═══ Texte source
Les asiles d’aliénés de la province de Québec et leurs détracteurs/3

La bibliothèque libre.

DISCIPLINE DES ASILES

(La non-restraint)


La non-restraint comme doctrine absolue, est une idée essentiellement anglaise et n’est admise qu’en Angleterre. Cette théorie, est passée dans la mère-patrie, à l’état de manie, dont la tyrannie doit être subie par tous ceux dont l’esprit n’a point assez de vigueur, pour se soustraire à de pareils entraînements : d’après cela et ce qu’on sait de M. le Dr Tuke, ce monsieur est de ceux qui doivent inévitablement pousser la notion jusqu’à ses dernières extravagances. Aussi suffit-il, pour obtenir les éloges de cet aliéniste, d’afficher la cocarde de la non-restraint, d’avoir l’air d’adopter cette idée, ne fut-ce que sur le papier et dans les rapports.

Le Medical Time and Gazette, de Londres, numéro de septembre 1868, tout en cédant au courant, plaisantait finement sur cette lubie, sur l’intolérance qu’elle produit et sur le verbiage auquel elle a donné lieu : — « Without doubt, dit ce journal, non-restraint is the Keystone of the fabric constituted by our British system of treating the insane, the shibboleth by which a man is tested, and his views pronounced sound or unsound — the alpha and the omega of the doctrines taught by writers of the English school. To such a length is this carried, that a servant who looks after an insane individual must no longer be called a keeper ; he is an attendant, and it is almost a crime to call him by the former name in a modern asylum. In this dread of words, there would be something very ridiculous were there not something also that is of moment as concerning the welfare of the infortunates detained in these institutions. We are thoroughly convinced of the soundness of the non-restraint doctrines, if they are not carried too far, which we are heterodox enough to think possible ; but there is something absurd in allowing an outrageous lunatic to smash all the windows in a ward rather than interfere with his personal liberty, and there are other cases which, if not equally telling, are at least equally important from a medical point of view. »
══════
═══ Matériel fourni
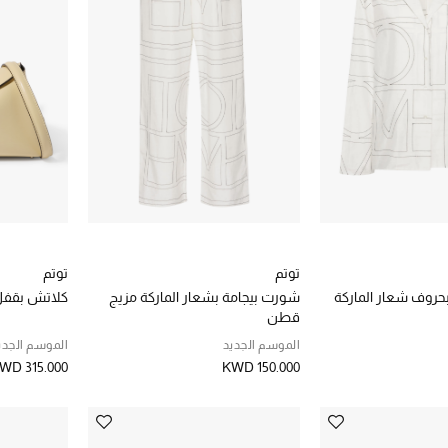
توتم
توتم
حروف شعار الماركة
شورت بيجامة بشعار الماركة مزيج
كلاتش بقفل ب
قطن
الموسم الجديد
الموسم الجدي
WD 315.000
KWD 150.000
══════
§ Consigne de travail
Poursuivez le texte sur les asiles d'aliénés à partir de l'endroit où il s'arrête. Les entrées n'ont aucun lien avec le texte sur les asiles d'aliénés.

§ Zone de réponse
Comme personne n’a jamais songé à prescrire la camisole, les manchons, la ceinture et autres moyens mécaniques de contrainte pour les aliénés tranquilles et inoffensifs, et comme il est absurde de ne pas faire usage de ces moyens pour les fous furieux, dangereux ou autrement réfractaires, il résulte que la non-restraint est ou un non-sens ou une aberration. Ce système, en tant que système, est repoussé en France, repoussé en Allemagne, repoussé aux États-Unis, partout, en un mot, excepté en Angleterre, où, même là, il n’est pas du goût de tout le monde. Les écrits de Hill et de Conolly, inventeurs du système, sont pour M. le Dr Tuke la loi et les prophètes. Voici ce qu’en disait un aliéniste écossais, le Dr Lawder Lindsay, dans le Edingbourh Medical Journal au cours d’un article publié en Avril et Juin 1878 : — « This intolerant and intolerable dogma — opposed as it is to all common sense, common feeling and common experience — I have designated Conollyism, because it was undoubtly by means of Conolly’s publications that the dogma became popular, and mischievous in proportion to its popularity. »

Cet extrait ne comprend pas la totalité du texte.